The Trigger in Octoparse is used as conditions and constraints for users to do a quick judgment to either abandon or keep certain data lines. It helps users to filter out the data that they want directly and they don't need to scrape the whole dataset and delete unwanted ones later after exporting the data into excel or CSV files.
When to use the Trigger?
If you are scraping products from an e-commerce website and you only want products with a price of less than $100, you can use Trigger to dump "useless" data lines, specifically, any products with price equal/over $100 and only keep the ones you need.
To achieve, you can create a trigger like this: if the data field "price" is equal or greater than "100", do "dump the line of data". This way, Octoparse will "judge" whether the data meets the defined criteria before having it actually extracted. In the end, the dataset will only have the data desired.
Another useful application is when you need to extract data associated with a specific date, say, all news articles published today (ex. 2020-01-01). To achieve this, you can create a trigger: If the data field "date" is not "2020-01-01", do "dump the line of data". As a result, you will only fetch the articles for 2020-01-01.
Multiple conditions can be used together. For example, if you need to extract news articles for 2020-01-01 and only when the article title contains the words "CPI", it can be done using the following two conditions:
Condition 1: If the data field "date" is not "2020-01-01", do "dump the line of data"

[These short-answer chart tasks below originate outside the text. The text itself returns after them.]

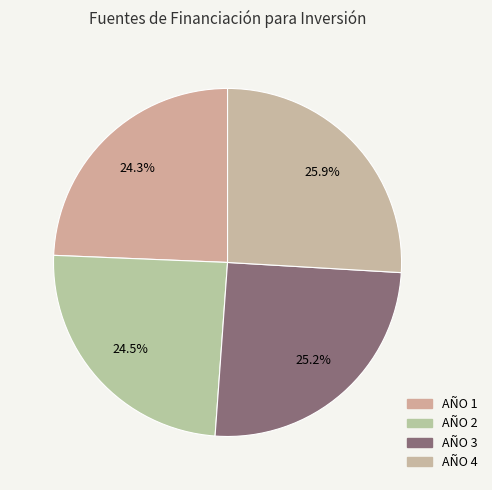

True or false: AÑO 4 accounts for 35% of the total.

False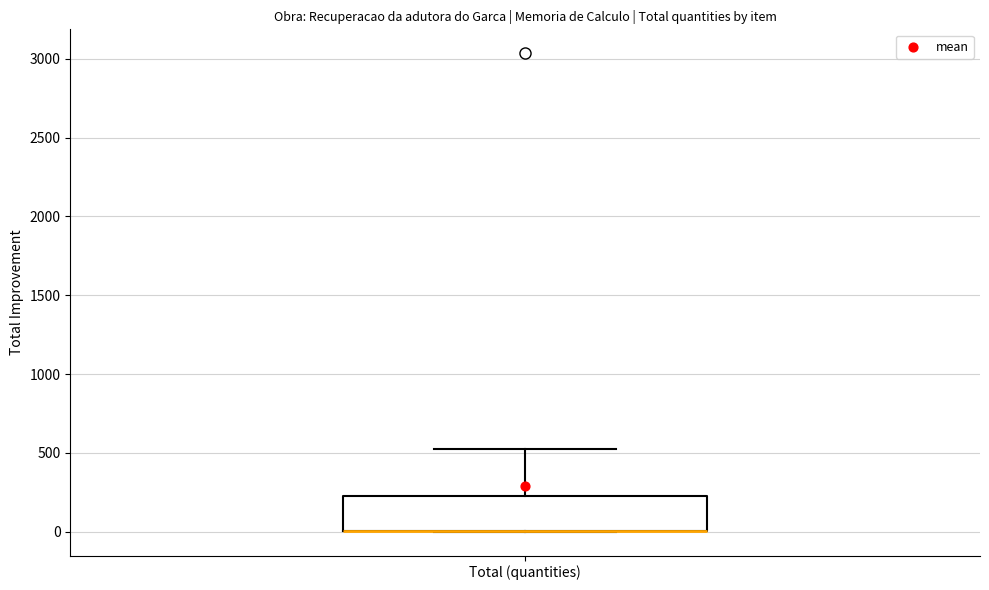

Transcribe this box plot: give where the median line is, the range the box spans, and where the two whiskers end, as read against the y-axis. The values are not printed on the chart, so give them approximately, as read against the axis.

median 0 (drawn on the box's lower edge), box 0 to 250, whiskers 0 to 550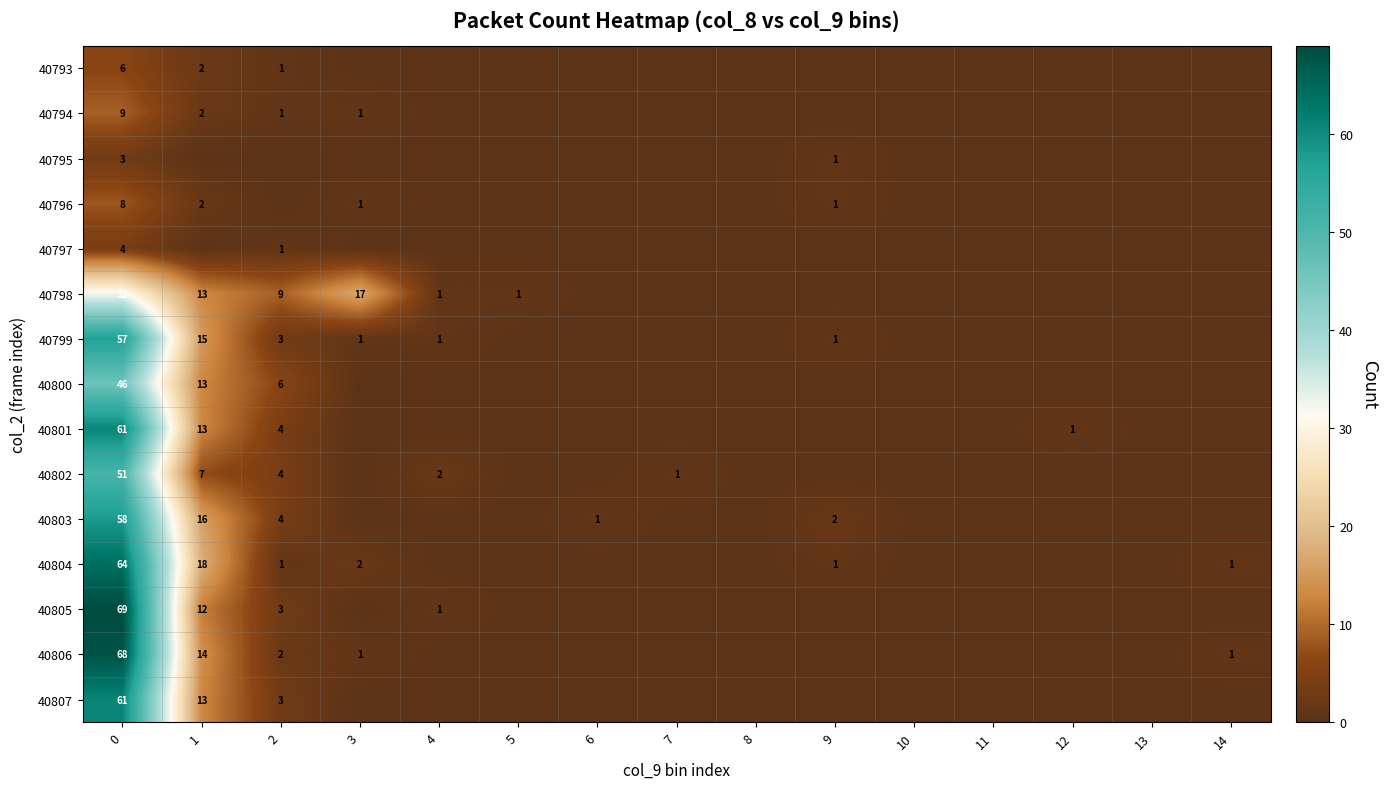

At which category does the chart reach its minimum across all series?

3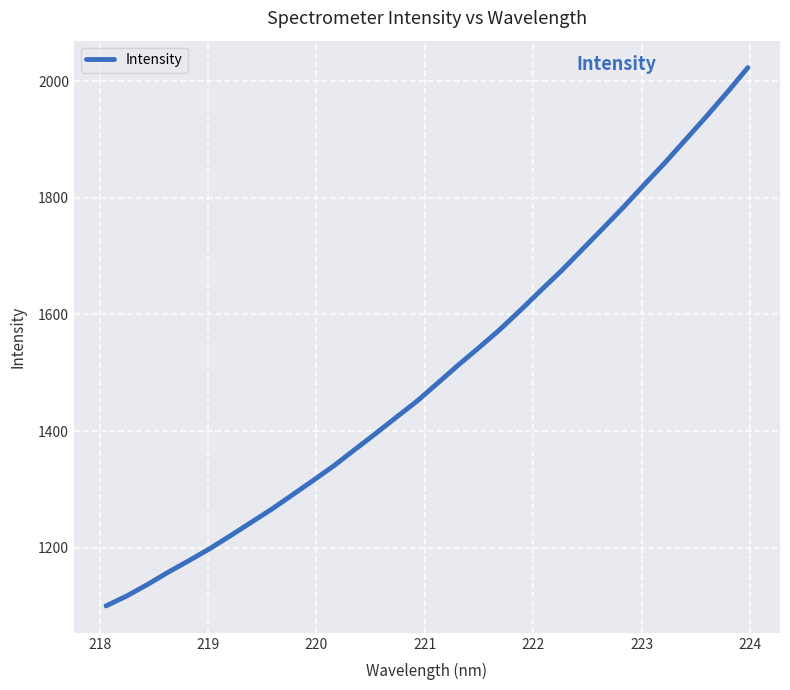

What is the difference between the maximum and minimum values?

923.0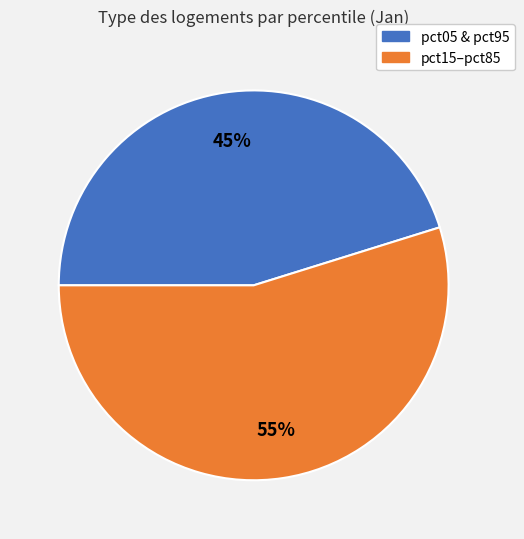

To the nearest percent, what is the average slice percentage?

50%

Condition 2: If the data field "title" does not contain "CPI", do "dump the line of data"
How to use a Trigger?
1. Create a new Trigger
- Go to the settings of the Extract Data action
- Click "Add a Trigger" to create a new trigger
2. Name your Trigger
- Name the Trigger by entering the name directly in the Trigger Name box
3. Choose the target field and set up the condition
- Select one target field from the dropdown menu
- Set the condition for the selected data field. You can set conditions based on "text", "numerals" or "time"
Three different conditions can cover up most of the demands from texts to numbers even time and dates.
a. For text
There are five options (is, is not, contains, does not contain, is not blank) for texts.
For example, If you select "contains" and type in the word "Apple" in the text box, the whole condition will be: If the data field "Title" contains the words "Apple".
b. For numbers
There are four options available for numbers(greater than, less than, greater than, or equal to).
For example, if you select data field "Price", "greater than", and fill in the value "500", the condition will be: If the data field "Price" is greater than "500".
Please make sure the field only contains the number value. If it has text value, you can use Clean Data feature to refine it.
c. For time and date
There are four options available for time and date (after, before, on or after, on or before).
For example, for the data field "Time", if you select "after", "12 am of the extraction day" and do "dump this line of data", the condition will be: if the time is after 12 am of the extraction day, then dump the line of data. As a result, only those threads that are published before 0:00 AM of the extraction day will get fetched.
You can also use the current time or customize the time or date range.
4. Add more conditions by using [AND] or [OR]
Multiple conditions can be added to the same trigger. Use condition [AND] or condition [OR] to define the relationships between the various conditions.
If you click "Add [AND] condition" and add a condition, the action will be executed if the data field meets both conditions.
If you click "Add [OR] condition" and add a condition, the action will be executed if the data field meets either one of the two conditions.
5. Choose an action from "Do"
Now that you have the conditions defined, Octoparse will execute one of the following steps when the conditions are triggered.
a. Dump this line of data
If "Dump this line of data" is selected, Octoparse will abandon the whole data lines from the extraction step no matter in what steps it has been triggered.
b. End the loop
If "End the loop" is selected, you'll need to choose a Loop Item to end.
c. Stop the entire extraction
If "Stop the entire extraction" is selected, the extraction will be terminated once the corresponding condition is satisfied.